Pencapan ini tentu berjalan dalam arah yang berbeda dengan rencana demokrasi. Dalam demokrasi pertarungan perebutan kepemimpinan dilakukan dengan kontestasi dari calon-calon yang dipilih partai pendukung.
Gerakan hari ini mungkin disebabkan situasi politik saat ini, di mana rakyat sangat percaya bahwa mengalahkan Ahok melalui demokrasi, hanya mungkin dengan penolakan Megawati terhadap Ahok. Namun, perkiraan “politik dagang sapi” telah kadung dipercaya rakyat bahwa Mega akan mendukung Ahok dengan barter Jokowi mendukung Budi Gunawan menjadi kepala BIN.
Harapan terhadap Megawati dan jalan demokrasi sudah terasa kandas.
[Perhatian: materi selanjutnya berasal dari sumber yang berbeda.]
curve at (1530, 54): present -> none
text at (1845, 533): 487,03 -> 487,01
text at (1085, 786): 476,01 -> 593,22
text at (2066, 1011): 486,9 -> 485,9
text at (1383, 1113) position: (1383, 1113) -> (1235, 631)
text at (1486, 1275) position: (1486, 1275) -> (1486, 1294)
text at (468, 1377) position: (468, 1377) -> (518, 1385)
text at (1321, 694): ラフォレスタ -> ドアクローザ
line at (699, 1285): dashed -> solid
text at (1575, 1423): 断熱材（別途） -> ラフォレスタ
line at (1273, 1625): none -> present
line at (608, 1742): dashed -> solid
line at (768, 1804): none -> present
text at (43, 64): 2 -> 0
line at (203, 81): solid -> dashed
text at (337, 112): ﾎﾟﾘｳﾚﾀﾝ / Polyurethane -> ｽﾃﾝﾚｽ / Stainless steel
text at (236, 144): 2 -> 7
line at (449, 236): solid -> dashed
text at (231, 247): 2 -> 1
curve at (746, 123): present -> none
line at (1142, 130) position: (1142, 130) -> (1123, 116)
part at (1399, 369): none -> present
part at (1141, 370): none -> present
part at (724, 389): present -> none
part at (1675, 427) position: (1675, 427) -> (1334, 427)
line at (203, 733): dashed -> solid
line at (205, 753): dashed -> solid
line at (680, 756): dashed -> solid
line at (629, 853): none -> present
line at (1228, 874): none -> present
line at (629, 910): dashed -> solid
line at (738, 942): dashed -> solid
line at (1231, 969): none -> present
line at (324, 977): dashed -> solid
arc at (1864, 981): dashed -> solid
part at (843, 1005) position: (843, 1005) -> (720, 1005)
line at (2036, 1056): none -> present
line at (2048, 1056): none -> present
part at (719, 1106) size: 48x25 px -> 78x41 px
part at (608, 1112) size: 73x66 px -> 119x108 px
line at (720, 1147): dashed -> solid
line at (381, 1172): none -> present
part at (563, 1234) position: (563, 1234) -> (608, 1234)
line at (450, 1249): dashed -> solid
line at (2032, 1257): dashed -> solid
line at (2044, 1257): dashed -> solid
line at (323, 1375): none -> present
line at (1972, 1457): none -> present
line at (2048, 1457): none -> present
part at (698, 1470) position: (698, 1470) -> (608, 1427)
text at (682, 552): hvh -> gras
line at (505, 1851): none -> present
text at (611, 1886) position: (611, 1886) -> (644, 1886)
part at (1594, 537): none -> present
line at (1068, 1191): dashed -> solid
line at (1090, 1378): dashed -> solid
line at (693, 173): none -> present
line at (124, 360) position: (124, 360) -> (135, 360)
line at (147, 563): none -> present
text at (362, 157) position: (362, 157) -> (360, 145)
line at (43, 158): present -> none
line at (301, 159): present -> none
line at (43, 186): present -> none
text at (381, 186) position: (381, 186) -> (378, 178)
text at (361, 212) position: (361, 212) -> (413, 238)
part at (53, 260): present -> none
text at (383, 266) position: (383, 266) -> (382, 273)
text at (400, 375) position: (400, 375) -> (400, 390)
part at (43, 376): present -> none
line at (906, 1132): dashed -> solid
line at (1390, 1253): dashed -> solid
Maka, jalan satu satunya mungkin melalui konfrontasi.
Dalam perjuangan konfrontasi, gerakan-gerakan anti Ahok yang radikal akan mengalami metamorfosa sesuai dengan situasi ke depan. Apakah Ahok akan kembali menjadi gubernur?
Skenario pertama adalah, Ahok jadi gubernur, luapan kebencian massa akan melumpuhkan Jakarta. Lumpuh dalam skala provinsi atau lumpuh dalam skala nasional. Hal ini tergantung konsolidasi berbagai kekuatan yang bersinergi, yang melihat Ahok sebagai persoalan lokal atau Ahok sebagai bagian agenda regional RRC. Kelompok yang terkahir ini, seperti Letjen (purn) Johannes Suryo Prabowo, melihat peristiwa Ahok dan proxy war dengan RRC adalah sebuah agenda yang berhimpitan.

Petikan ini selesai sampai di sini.